We study a strategic variant of the multi-armed bandit problem, which we coin
the strategic click-bandit. This model is motivated by applications in online
recommendation where the choice of recommended items depends on both the
click-through rates and the post-click rewards. Like in classical bandits,
rewards follow a fixed unknown distribution. However, we assume that the
click-rate of each arm is chosen strategically by the arm (e.g., a host on
Airbnb) in order to maximize the number of times it gets clicked. The algorithm
designer does not know the post-click rewards nor the arms' actions (i.e.,
strategically chosen click-rates) in advance, and must learn both values over
time. To solve this problem, we design an incentive-aware learning algorithm,
UCB-S, which achieves two goals simultaneously: (a) incentivizing desirable arm
behavior under uncertainty; (b) minimizing regret by learning unknown
parameters.
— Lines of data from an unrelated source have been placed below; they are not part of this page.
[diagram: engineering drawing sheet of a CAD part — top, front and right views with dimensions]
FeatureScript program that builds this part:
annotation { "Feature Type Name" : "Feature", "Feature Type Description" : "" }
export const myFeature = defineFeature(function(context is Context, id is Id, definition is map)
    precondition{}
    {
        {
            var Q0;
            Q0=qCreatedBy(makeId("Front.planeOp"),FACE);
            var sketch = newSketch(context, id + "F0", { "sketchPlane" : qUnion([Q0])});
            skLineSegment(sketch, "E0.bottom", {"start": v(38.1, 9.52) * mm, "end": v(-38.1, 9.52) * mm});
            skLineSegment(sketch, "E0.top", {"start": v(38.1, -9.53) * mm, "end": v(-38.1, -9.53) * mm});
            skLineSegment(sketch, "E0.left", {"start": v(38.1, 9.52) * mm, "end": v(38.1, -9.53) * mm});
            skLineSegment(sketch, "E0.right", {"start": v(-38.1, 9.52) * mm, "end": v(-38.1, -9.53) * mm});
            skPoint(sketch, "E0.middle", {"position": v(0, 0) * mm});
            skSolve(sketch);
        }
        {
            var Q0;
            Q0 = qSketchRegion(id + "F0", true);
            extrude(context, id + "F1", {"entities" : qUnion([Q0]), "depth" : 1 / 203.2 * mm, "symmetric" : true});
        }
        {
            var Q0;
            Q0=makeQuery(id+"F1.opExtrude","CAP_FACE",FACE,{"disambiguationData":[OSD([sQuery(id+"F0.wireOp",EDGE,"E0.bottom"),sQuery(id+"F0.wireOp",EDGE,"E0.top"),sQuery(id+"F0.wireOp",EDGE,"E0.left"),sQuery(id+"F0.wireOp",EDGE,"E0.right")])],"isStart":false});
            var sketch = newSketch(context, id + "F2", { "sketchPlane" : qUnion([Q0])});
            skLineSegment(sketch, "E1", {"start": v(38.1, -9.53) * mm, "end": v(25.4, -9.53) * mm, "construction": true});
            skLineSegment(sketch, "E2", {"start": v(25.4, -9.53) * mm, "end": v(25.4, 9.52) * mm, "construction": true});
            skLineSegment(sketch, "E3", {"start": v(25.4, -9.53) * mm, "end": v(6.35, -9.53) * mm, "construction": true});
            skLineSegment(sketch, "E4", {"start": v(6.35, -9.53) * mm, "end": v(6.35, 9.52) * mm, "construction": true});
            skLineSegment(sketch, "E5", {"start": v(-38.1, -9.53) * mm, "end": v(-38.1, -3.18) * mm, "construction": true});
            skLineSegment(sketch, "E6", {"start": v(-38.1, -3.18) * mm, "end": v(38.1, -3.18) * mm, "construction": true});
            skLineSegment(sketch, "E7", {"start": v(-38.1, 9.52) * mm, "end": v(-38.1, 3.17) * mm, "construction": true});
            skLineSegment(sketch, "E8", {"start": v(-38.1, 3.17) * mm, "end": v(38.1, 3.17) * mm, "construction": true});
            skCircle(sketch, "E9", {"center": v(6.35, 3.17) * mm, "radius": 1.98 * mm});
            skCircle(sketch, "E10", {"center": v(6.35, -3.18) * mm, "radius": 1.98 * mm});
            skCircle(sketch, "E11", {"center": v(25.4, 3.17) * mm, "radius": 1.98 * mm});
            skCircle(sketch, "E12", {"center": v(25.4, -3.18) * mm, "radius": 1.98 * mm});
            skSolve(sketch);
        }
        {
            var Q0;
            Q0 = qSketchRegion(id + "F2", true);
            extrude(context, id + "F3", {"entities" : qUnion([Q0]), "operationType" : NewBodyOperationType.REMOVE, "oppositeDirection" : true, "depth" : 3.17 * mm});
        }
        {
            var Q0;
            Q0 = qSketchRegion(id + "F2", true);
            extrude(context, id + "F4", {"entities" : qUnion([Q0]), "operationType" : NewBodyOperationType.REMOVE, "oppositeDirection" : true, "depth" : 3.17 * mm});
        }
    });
We characterize all approximate Nash equilibria among arms under
UCB-S and show a $\tilde{\mathcal{O}} (\sqrt{KT})$ regret bound uniformly in
every equilibrium. We also show that incentive-unaware algorithms generally
fail to achieve low regret in the strategic click-bandit. Finally, we support
our theoretical results by simulations of strategic arm behavior which confirm
the effectiveness and robustness of our proposed incentive design.

我们研究了多臂赌博问题的战略变体，称为战略点击赌博问题。我们设计了一种激励感知的学习算法 UCB-S，该算法实现了在不确定性下激励期望的臂行为，并且能够学习未知参数以最小化遗憾度。我们的理论结果得到了通过模拟战略臂行为进行的支持，证实了我们所提出的激励设计的有效性和鲁棒性。